France: de jeunes chrétiens mobilisés contre un oléoduc en Ouganda
Claire Riobé - Paris
EACOP: c’est le nom du méga chantier pétrolier lancé en février 2022 par le géant pétrolier TotalEnergies. Il ne cesse depuis de faire parler de lui. L’oléoduc chauffé de 1443 kilomètres, en cours de construction, traverse l’Ouganda d’Est en Ouest jusqu’aux côtes tanzaniennes. Soutenu par l’état ougandais et CNOOC, la première compagnie pétrolière de Chine, il vise à extraire de grandes quantités d’or noir présentes sous forme de gisements dans la région, manne précieuse et source de toutes les convoitises.
Un projet largement condamné à l’international
Bien que les autorités locales voient dans le projet une grande opportunité de développement pour l’Ouganda, il suscite ces derniers mois de vives oppositions tant parmi les locaux, que les ONG internationales et diverses institutions financières (parmi lesquelles de grandes banques françaises telles que BNP Paribas, la Société Générale et le Crédit Agricole), qui ont publiquement refusé son financement. Dénoncé le 15 septembre dernier par une large majorité de députés au parlement européen, c’est à présent en France que surgit une vague de contestations. Dans une tribune publiée ce lundi 3 octobre, plusieurs centaines de chrétiens âgés de 18 à 35 ans expriment leur inquiétude devant les conséquences humaines et environnementales dramatiques du chantier, porté par la multinationale française. Leur texte, relayé par le quotidien La Croix, pointe du doigt un projet «incompatible avec la recherche du bien commun».
Interpeller les évêques de France
Cette tribune intervient quelques mois après l’audience accordée par le Pape François à des chrétiens ougandais au Vatican, en mars 2022. Le dicastère pour le Service du développement humain intégral a par la suite condamné la construction de l’oléoduc, appelant les gouvernements concernés à être attentifs à «notre maison commune», et à investir dans des projets respectueux de l'environnement. Pour Pierre-Louis Choquet, catholique de 33 ans et co-rédacteur de la tribune, il est essentiel que «ce discernement mené à Rome [au sujet du chantier EACOP, ndlr] se répercute aujourd’hui dans l’Église de France.»
Le texte salue ainsi les initiatives de conversion écologique déjà amorcées ces sept dernières années au sein de l’Église, depuis la publication de l’encyclique Laudato Si'. Ses signataires demandent cependant à l’institution «d’aller plus loin, en [se] prononçant sur des options matérielles qui engagent la société toute entière.» Ils se disent «convaincus que l'Église de France ne peut rester silencieuse à propos de la plus grande entreprise de notre pays», et appellent les évêques à prendre publiquement position contre le pipeline.
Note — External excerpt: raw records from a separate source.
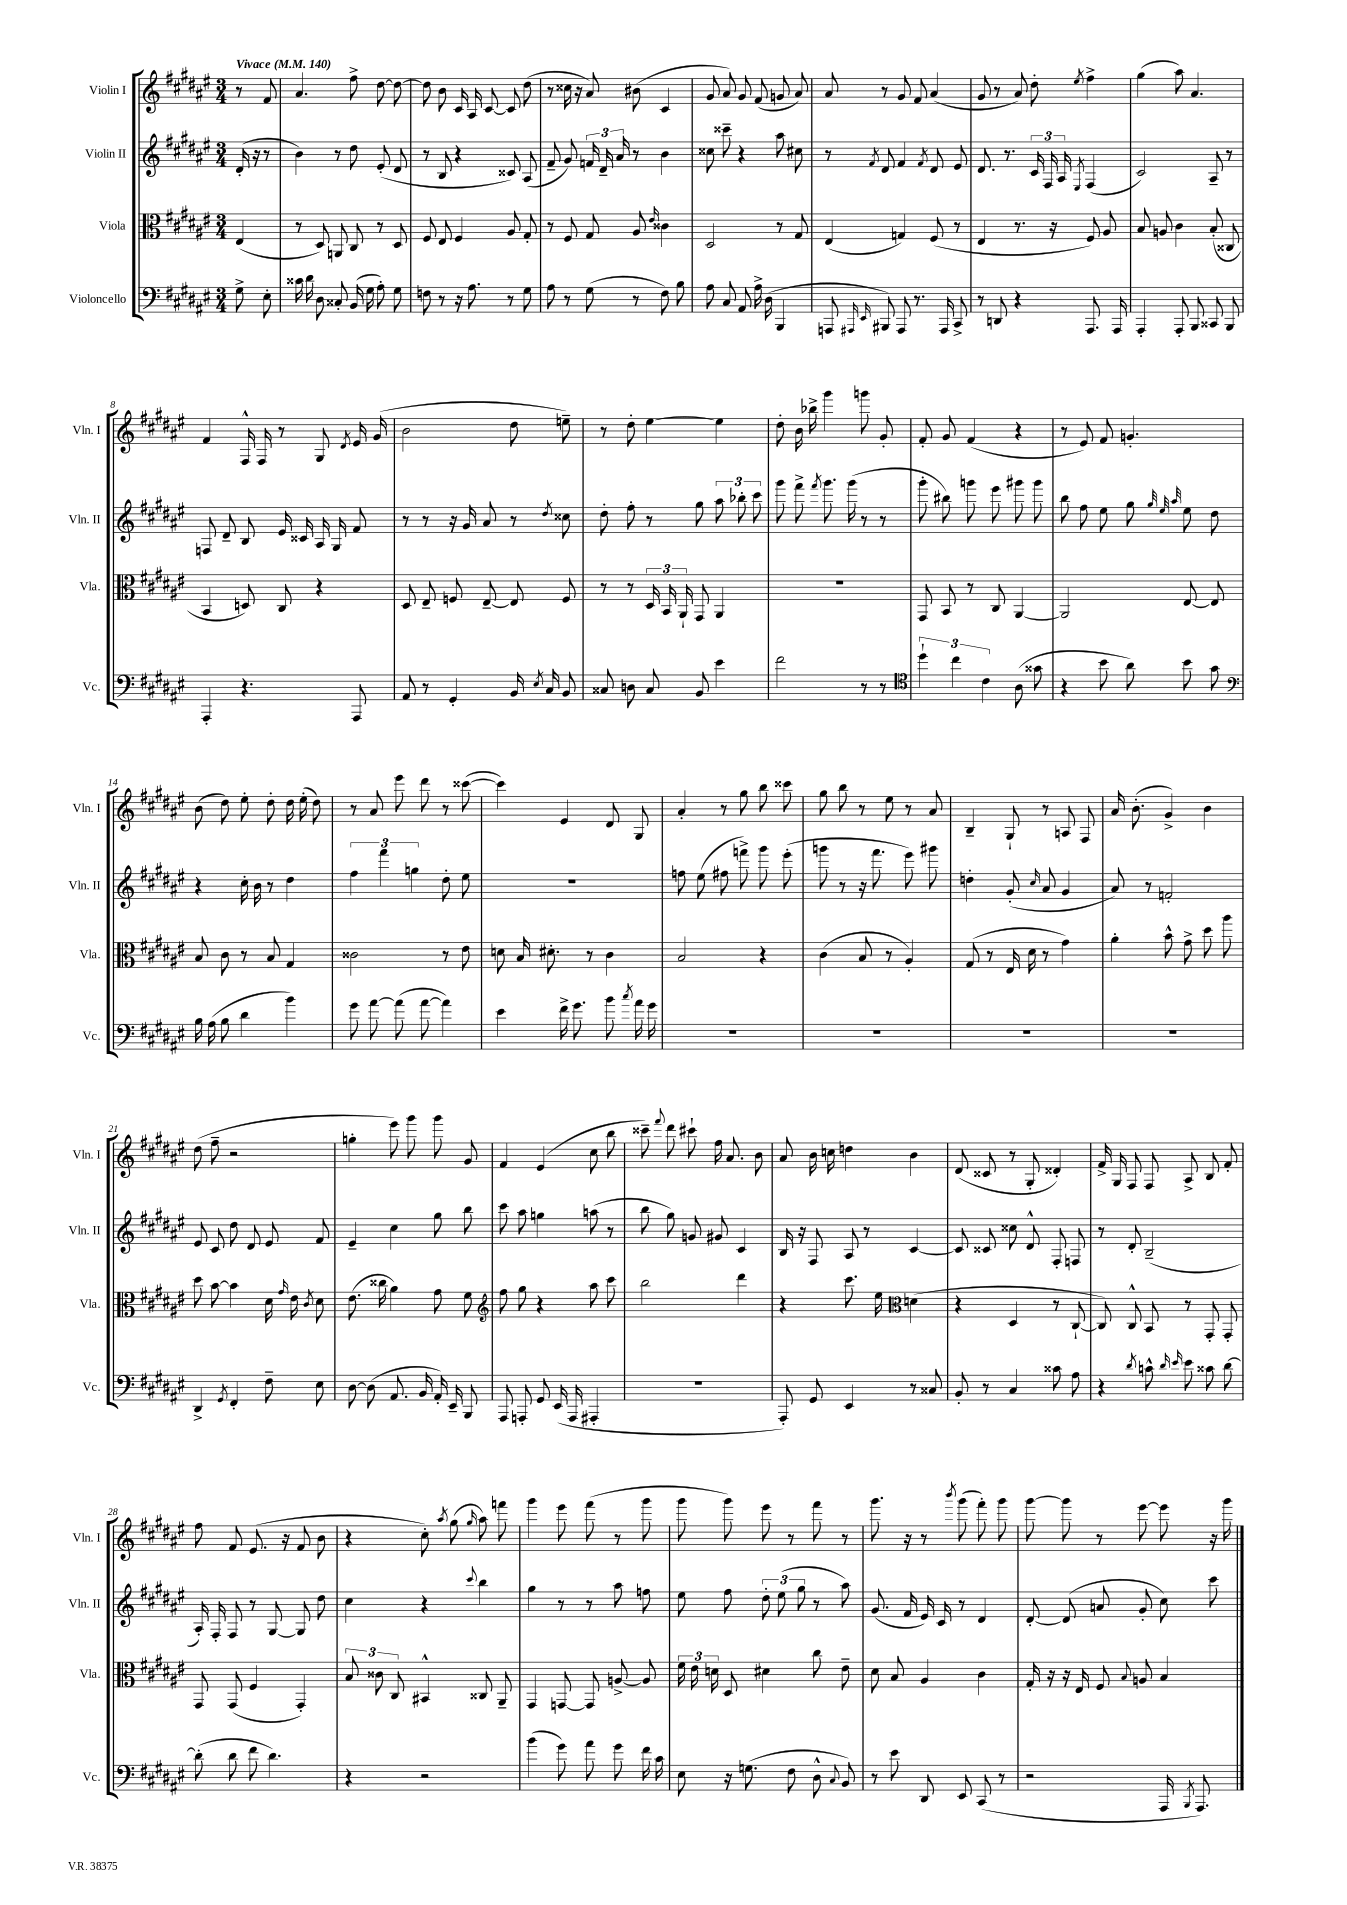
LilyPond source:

<<
\new StaffGroup <<
\new Staff = "s0" \with { instrumentName = "Violin I" shortInstrumentName = "Vln. I" } {
    \clef treble \key fis \major \numericTimeSignature \time 3/4 \partial 4 \tempo "Vivace" 4 = 140
    \autoBeamOff r8 fis'8 |
    ais'4. fis''8-> dis''8~ dis''8~ |
    dis''8 b'8 cis'16 ais16 cis'8~ cis'8 dis''8( |
    r8 cisis''16 r16 ais'8) bis'8( cis'4 |
    gis'8 ais'8) gis'8 fis'8( g'8 ais'8) |
    ais'8 r8 gis'8 fis'8 ais'4( |
    gis'8 r8 ais'8) dis''8-. \acciaccatura { eis''8 } fis''4-> |
    gis''4( ais''8) ais'4. |
    fis'4 fis16-^ fis16 r8 gis8 \acciaccatura { dis'8 } eis'16 gis'16( |
    b'2 dis''8 e''8--) |
    r8 dis''8-. eis''4~ eis''4 |
    dis''8-. b'16 bes''16-> gis'''4 g'''8 gis'8-. |
    fis'8-. gis'8 fis'4( r4 |
    r8 eis'8) fis'8 g'4.-. |
    b'8( dis''8) eis''8-. dis''8-. dis''16 eis''16-.( dis''8) |
    r8 ais'8 eis'''8 dis'''8 r8 cisis'''8~( |
    cisis'''4) eis'4 dis'8 gis8 |
    ais'4-. r8 gis''8 b''8 cisis'''8 |
    gis''8 b''8 r8 eis''8 r8 ais'8 |
    b4-- gis8-! r8 a8 fis8 |
    ais'16 b'8.-.( gis'4->) b'4 |
    dis''8( fis''8-- r2 |
    g''4-. eis'''8) gis'''8 gis'''8 gis'8 |
    fis'4 eis'4( cis''8 b''8 |
    cisis'''8--) \appoggiatura { fis'''8 } dis'''8 cis'''8-! fis''16 ais'8. b'8 |
    ais'8 b'16 c''16 d''4 b'4 |
    dis'8( cisis'8 r8 gis8-. disis'4-.) |
    fis'16-> gis16 fis8 fis8 ais8-> b8 fis'8-. |
    fis''8 fis'8 eis'8.( r16 fis'8 b'8 |
    r4 cis''8-.) \acciaccatura { ais''8 } gis''8( \grace { gis''16 } ais''8) f'''8 |
    gis'''4 eis'''8 fis'''8( r8 gis'''8 |
    gis'''8 gis'''8) eis'''8 r8 fis'''8 r8 |
    gis'''8. r16 r8 \acciaccatura { b'''8 } gis'''8( fis'''8-.) gis'''8 |
    gis'''8~ gis'''8 r8 eis'''8~ eis'''8 r16 gis'''16 \bar "|." |
}
\new Staff = "s1" \with { instrumentName = "Violin II" shortInstrumentName = "Vln. II" } {
    \clef treble \key fis \major \numericTimeSignature \time 3/4 \partial 4
    \autoBeamOff dis'16-.( r16 r8 |
    b'4) r8 dis''8 eis'8-.( dis'8 |
    r8 b8 r4 cisis'8) ais8( |
    fis'8-- gis'8) \tuplet 3/2 { f'16 dis'16-- ais'16 } r8 b'4 |
    cisis''8 cisis'''8-- r4 ais''8 cis''8 |
    r8 \acciaccatura { fis'8 } dis'8 fis'4 \acciaccatura { fis'8 } dis'8 eis'8 |
    dis'8. r8. \tuplet 3/2 { cis'16 fis16 ais16 } \acciaccatura { eis8 } fis4( |
    cis'2) ais8-- r8 |
    f8 dis'8-- b8 eis'16 cisis'16 ais16 gis16 fis'8 |
    r8 r8 r16 gis'16 ais'8 r8 \acciaccatura { dis''8 } cisis''8 |
    dis''8-. fis''8-. r8 gis''8 \tuplet 3/2 { ais''8 bes''8-. cis'''8 } |
    gis'''8 fis'''8-> \acciaccatura { fis'''8 } gis'''8. gis'''16( r8 r8 |
    gis'''8-. bis''8) g'''8 eis'''8 gis'''8 gis'''8 |
    b''8 fis''8 eis''8 gis''8 \grace { gis''32 eis''32 ais''32 } eis''8 dis''8 |
    r4 cis''16-. b'16 r8 dis''4 |
    \tuplet 3/2 { fis''4 fis'''4 g''4 } dis''8-. eis''8 |
    R2. |
    f''8 eis''8( fis''8 f'''8->) gis'''8 eis'''8-.( |
    g'''8 r8 r16 fis'''8. eis'''8) gis'''8 |
    d''4-. gis'8-.( \grace { cis''16 } ais'8 gis'4 |
    ais'8) r8 f'2-. |
    eis'8 cis'8 dis''8 dis'8 eis'8 fis'8 |
    eis'4-- cis''4 gis''8 b''8 |
    cis'''8 ais''8 g''4 a''8( r8 |
    b''8 gis''8) g'8 gis'8 cis'4 |
    b16 r16 fis8 ais8 r8 cis'4~ |
    cis'8 cisis'8 cisis''8 dis'8-^ fis8-. f8 |
    r8 dis'8-. b2--( |
    ais16-.) fis16-. fis8 r8 gis8~ gis8 dis''8 |
    cis''4 r4 \appoggiatura { cis'''8 } b''4 |
    gis''4 r8 r8 ais''8 f''8 |
    eis''8 fis''8 \tuplet 3/2 { dis''8-. eis''8( gis''8 } r8 ais''8) |
    gis'8.( fis'16 eis'16) cis'16 r8 dis'4 |
    dis'8~-. dis'8( a'8 gis'8-. cis''8) cis'''8 \bar "|." |
}
\new Staff = "s2" \with { instrumentName = "Viola" shortInstrumentName = "Vla." } {
    \clef alto \key fis \major \numericTimeSignature \time 3/4 \partial 4
    \autoBeamOff eis4( |
    r8 dis8) a,8 cis8 r8 dis8 |
    fis8 eis8 fis4 ais8 gis8-. |
    r8 fis8 gis8 ais8 \grace { eis'16 } cisis'4 |
    dis2 r8 gis8 |
    eis4( g4) fis8( r8 |
    eis4 r8. r16 fis8) ais8 |
    b8 a8 cis'4 b8-.( cisis8 |
    b,4 d8) cis8 r4 |
    dis8 eis8-- f8 eis8~-- eis8 f8 |
    r8 r8 \tuplet 3/2 { dis16 b,16 ais,16-! } gis,8 ais,4 |
    R2. |
    gis,8 b,8 r8 cis8 ais,4~ |
    ais,2 eis8~ eis8 |
    b8 cis'8 r8 b8 gis4 |
    cisis'2 r8 eis'8 |
    d'8 b16 dis'8.-. r8 cis'4 |
    b2 r4 |
    cis'4( b8 r8 ais4-.) |
    gis8( r8 eis16 dis'16 r8 gis'4) |
    ais'4-. b'8-^ gis'8-> dis''8 ais''8 |
    dis''8 b'8~ b'4 dis'16 \grace { gis'16 } eis'16 \acciaccatura { cis'8 } dis'8 |
    eis'8.( cisis''16 ais'4) gis'8 fis'8 |
    \clef treble fis''8 gis''8 r4 ais''8 cis'''8 |
    b''2 dis'''4 |
    r4 cis'''8. eis''16 \clef alto d'4( |
    r4 dis4 r8 cis8~-! |
    cis8) cis8-^ b,8 r8 gis,8-. gis,8-. |
    gis,8 gis,8( fis4 gis,4-.) |
    \tuplet 3/2 { b8 cisis'8 cis8 } bis,4-^ cisis8 ais,8-- |
    gis,4 g,8~ g,8 a8~-> a8 |
    \tuplet 3/2 { fis'16 eis'16 d'16 } dis8 dis'4 cis''8 eis'8-- |
    dis'8 b8 ais4 cis'4 |
    gis16-. r16 r16 eis16 fis8 \appoggiatura { b8 } a8 b4 \bar "|." |
}
\new Staff = "s3" \with { instrumentName = "Violoncello" shortInstrumentName = "Vc." } {
    \clef bass \key fis \major \numericTimeSignature \time 3/4 \partial 4
    \autoBeamOff gis8-> eis8-. |
    cisis'16 dis'16 dis8 cisis8-. b,16( gis16 ais8-.) gis8 |
    f8 r8 r16 ais8. r8 gis8 |
    ais8 r8 gis8( r8 fis8) b8 |
    ais8 cis8 ais,8 ais16-> dis16( b,,4 |
    a,,8 \grace { ais,,16 eis,16 } bis,,8) ais,,8 r8. ais,,16 cis,8-> |
    r8 d,8 r4 ais,,8. ais,,16 |
    ais,,4-. ais,,8-. b,,8 cisis,8 b,,8 |
    ais,,4-. r4. ais,,8 |
    ais,8 r8 gis,4-. b,16 \acciaccatura { eis8 } cis16 b,8 |
    cisis8 d8 cisis8 b,8 eis'4 |
    fis'2 r8 r8 |
    \clef tenor \tuplet 3/2 { dis''4-! cis''4 cis'4 } ais8( gisis'8 |
    r4 b'8 ais'8) b'8 gis'8 |
    \clef bass b16 ais16( b8 dis'4 b'4) |
    gis'8 ais'8~ ais'8( ais'8~ ais'4) |
    eis'4 fis'16-> gis'8. b'8 \acciaccatura { cis''8 } ais'16 gis'16 |
    R2. |
    R2. |
    R2. |
    R2. |
    dis,4-> \acciaccatura { gis,8 } fis,4-. fis8-- eis8 |
    dis8~ dis8( ais,8. b,16 ais,16-.) eis,16-- b,,8 |
    ais,,8 a,,8-. gis,8 eis,16( a,,16 ais,,4-. |
    R2. |
    ais,,8-.) gis,8 eis,4 r8 cisis8 |
    b,8-. r8 cis4 cisis'8 ais8 |
    r4 \acciaccatura { dis'8 } c'8-^ \grace { dis'16 eis'16 } eis'8 cisis'8 dis'8~ |
    dis'8-.( dis'8 fis'8 dis'4.) |
    r4 r2 |
    b'4( gis'8) ais'8 gis'8 fis'16 cis'16 |
    eis8 r16 g8.( fis8 dis8-^ \appoggiatura { cis8 } b,8) |
    r8 eis'8 dis,8 eis,8 cis,8( r8 |
    r2 ais,,16 \acciaccatura { b,,8 } ais,,8.) \bar "|." |
}
>>
>>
Conséquences humaines et environnementales
Le coût humain et environnemental du projet EACOP est déjà bien connu. Le chantier doit mener à la création de six champs pétrolifères et au forage d’environ 400 puits de pétrole, témoigne Mathilde, juriste de 23 ans et signataire de la tribune. Cela représente 33 millions de tonnes de CO2 émises chaque année, soit trente fois les émissions annuelles de l’Ouganda et de la Tanzanie réunies.
La trajectoire du chantier doit par ailleurs traverser 16 aires naturelles protégées, parmi lesquelles des parcs nationaux, des forêts, des réserves et des terres agricoles, espaces-clés de biodiversité gravement menacés. Enfin, les premiers mois du chantier ont d’ores et déjà forcé au déplacement des milliers d'agriculteurs, et bouleversé leurs moyens de subsistance. Il pourrait causer des dommages similaires à plusieurs millions d'Ougandais et de Tanzaniens, alarment des ONG sur place.
«Nous avons la conviction que nous, chrétiens, devons promouvoir une fraternité universelle fondée sur la justice et le respect de la Création», conclut la tribune. «Cette conviction est pour nous renforcée, dans le cas d’EACOP, par les voix qui tentent de se faire entendre depuis cette lointaine Afrique de l’est, et qui émergent notamment des églises locales.»